Я помню, какой фокус проделали три его сына, мои дяди, а дедушка Юда увидел. Взяли велосипед, старший сел за руль, средний примостился на багажнике, младший залез на плечи старшему, а меня маленькую посадили на раму. Так и выехали на базарную площадь и сразу же наткнулись на дедушку Юду, он шел в синагогу. С ним случился сердечный приступ, когда он это увидел.
…У меня все получается. Я даже вернула себе сына, надо мной смеялись в детстве, что я слишком целеустремленная. Если я делала уроки, а в дверь стучался влюбленный в меня соседский мальчик, я всегда пряталась в шкаф и просила бабушку сказать, что меня нет дома. Нет, целоваться я любила, но куда деть несделанные уроки?
…Боже, как мы целовались на берегу реки! До чего невинно!
…Мой дядя Шая делал фигурный шоколад: разные курочки, рыбки, собачки. Мы возили продавать этот шоколад в Прагу. Иржи любил сладкое, но однажды обнаружил в шоколаде седой волос тети Сарры, дядиной жены. Ну и рвало его, бедного!
…Когда он переехал в Прагу учиться, я страшно волновалась. Жить ему пришлось у дяди Муси, папиного племянника, страшного авантюриста. Женился дядя Муся шесть раз, жен своих считал красавицами, хотя все они были толстые и противные. Не любил проигрывать в карты, всегда страшно ругался, когда проигрывал, не стесняясь присутствия детей.
Однажды маленький Иржи повторил при мне одно из любимых Муськиных ругательств. Я не знала, что делать, а потом нашлась.
— Ты любишь своего деда Лазаря? — спросила я.
— Да, — ответил мальчик.
— А деда Юду?
— Люблю, — ответил мальчик.
— Ты можешь представить, чтобы они произносили что-нибудь подобное? Или тебе больше всех на свете нравится Муська?
Больше он не ругался.
Я не решилась рассказать, как этот самый Муся поехал к нашим богатым родственникам в Брно, они положили его ночевать в лучшей комнате, а он ушел той же ночью с полным чемоданом серебра. Они приезжали потом за своим серебром, но он не отдал, кричал, что не видел никакого серебра. Так и уехали ни с чем, шума поднимать не хотели, позорить фамилию.
Вот у такого Муси и пришлось жить Иржи в первый год университета.
…Кем бы мог стать мой сын? Я думаю, юристом, законником, и законы эти были бы самые правильные. Евреи много сделали для Чехословакии тогда. Мы все жили вместе. Мы вместе воевали. Где-то на краю света во Владивостоке есть могилы белочехов. Среди них могила дяди Израиля. Он был хорошим ветеринаром и женился по любви на женщине, которая оказалась сумасшедшей. У них родилась дочь, к счастью, совершенно нормальная девочка, Юлечка.

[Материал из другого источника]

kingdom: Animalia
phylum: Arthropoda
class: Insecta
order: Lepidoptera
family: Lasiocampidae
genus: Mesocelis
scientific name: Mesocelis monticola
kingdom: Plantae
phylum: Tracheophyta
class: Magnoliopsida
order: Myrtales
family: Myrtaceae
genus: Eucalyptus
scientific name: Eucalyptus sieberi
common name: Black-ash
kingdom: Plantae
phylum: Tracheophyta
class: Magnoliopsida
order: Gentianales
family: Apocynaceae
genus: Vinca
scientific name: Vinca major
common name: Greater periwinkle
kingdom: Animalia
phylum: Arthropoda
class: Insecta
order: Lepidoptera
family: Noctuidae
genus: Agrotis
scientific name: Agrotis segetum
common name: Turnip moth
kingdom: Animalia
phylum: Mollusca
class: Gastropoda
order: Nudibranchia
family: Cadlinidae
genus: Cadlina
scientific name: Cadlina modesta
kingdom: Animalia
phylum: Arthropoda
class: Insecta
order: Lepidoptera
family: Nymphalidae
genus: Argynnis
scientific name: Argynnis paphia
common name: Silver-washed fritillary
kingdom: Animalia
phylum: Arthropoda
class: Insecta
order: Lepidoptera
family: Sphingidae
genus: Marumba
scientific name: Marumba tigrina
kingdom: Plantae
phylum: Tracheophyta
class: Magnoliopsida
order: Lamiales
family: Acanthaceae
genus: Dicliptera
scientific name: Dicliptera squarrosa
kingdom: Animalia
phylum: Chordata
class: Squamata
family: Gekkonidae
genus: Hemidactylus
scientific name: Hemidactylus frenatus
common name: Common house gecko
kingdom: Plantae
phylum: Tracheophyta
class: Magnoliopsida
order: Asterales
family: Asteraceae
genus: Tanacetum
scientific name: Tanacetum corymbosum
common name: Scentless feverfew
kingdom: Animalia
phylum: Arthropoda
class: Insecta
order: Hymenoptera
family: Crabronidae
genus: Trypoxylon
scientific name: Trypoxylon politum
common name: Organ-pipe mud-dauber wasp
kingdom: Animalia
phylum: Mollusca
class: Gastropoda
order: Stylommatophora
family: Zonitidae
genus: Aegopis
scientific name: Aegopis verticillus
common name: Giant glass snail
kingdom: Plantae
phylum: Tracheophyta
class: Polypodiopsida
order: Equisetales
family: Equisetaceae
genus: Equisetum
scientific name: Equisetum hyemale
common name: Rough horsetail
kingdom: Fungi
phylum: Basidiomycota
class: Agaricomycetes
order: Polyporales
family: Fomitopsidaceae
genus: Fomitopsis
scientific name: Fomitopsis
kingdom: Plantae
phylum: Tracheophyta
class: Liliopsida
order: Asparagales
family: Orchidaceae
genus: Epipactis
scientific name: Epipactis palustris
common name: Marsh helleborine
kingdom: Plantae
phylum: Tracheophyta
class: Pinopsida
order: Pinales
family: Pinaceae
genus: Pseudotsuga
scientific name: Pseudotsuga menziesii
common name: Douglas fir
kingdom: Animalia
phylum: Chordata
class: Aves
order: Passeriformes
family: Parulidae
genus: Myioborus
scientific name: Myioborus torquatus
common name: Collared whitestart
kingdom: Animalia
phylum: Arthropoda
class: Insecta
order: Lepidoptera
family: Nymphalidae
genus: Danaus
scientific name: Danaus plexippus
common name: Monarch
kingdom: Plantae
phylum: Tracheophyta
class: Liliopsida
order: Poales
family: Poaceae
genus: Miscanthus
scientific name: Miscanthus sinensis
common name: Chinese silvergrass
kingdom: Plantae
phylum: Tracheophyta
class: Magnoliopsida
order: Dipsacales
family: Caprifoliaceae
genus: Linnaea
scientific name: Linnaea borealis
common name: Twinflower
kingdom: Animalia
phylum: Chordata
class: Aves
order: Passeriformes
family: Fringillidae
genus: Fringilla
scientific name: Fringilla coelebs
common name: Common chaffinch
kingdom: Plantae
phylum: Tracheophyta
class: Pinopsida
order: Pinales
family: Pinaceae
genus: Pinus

…Надо идти в школу, а мой новый сын приболел немножко. Надо пить молоко, но его душа не принимает молока, что делать?
У бабушки и ее младшего сына была корова, и бабушка приучала меня пить три раза в день парное молоко. Я его очень не любила. А она мне, чтобы я пила, варила грушевое варенье с ежевикой. Может быть, сварить ему грушевое? Иржи тоже молока терпеть не мог.
…Мама у него — русская, отец — еврей. Так что настоящим евреем он считаться не может, но у него такие еврейские глаза! С огромными ресницами, как у Иржи. Мы клали на Иржины ресницы спичку, и она держалась долго, честное слово! И дружит он с арабами, честное слово! Сегодня привел одного в дом, зовут Касем, слава Господу, не настоящий араб, курд, у курдов с арабами тоже не все в порядке. Этот Касем ему очень нравится. Как истинной француженке, мне приходится молчать.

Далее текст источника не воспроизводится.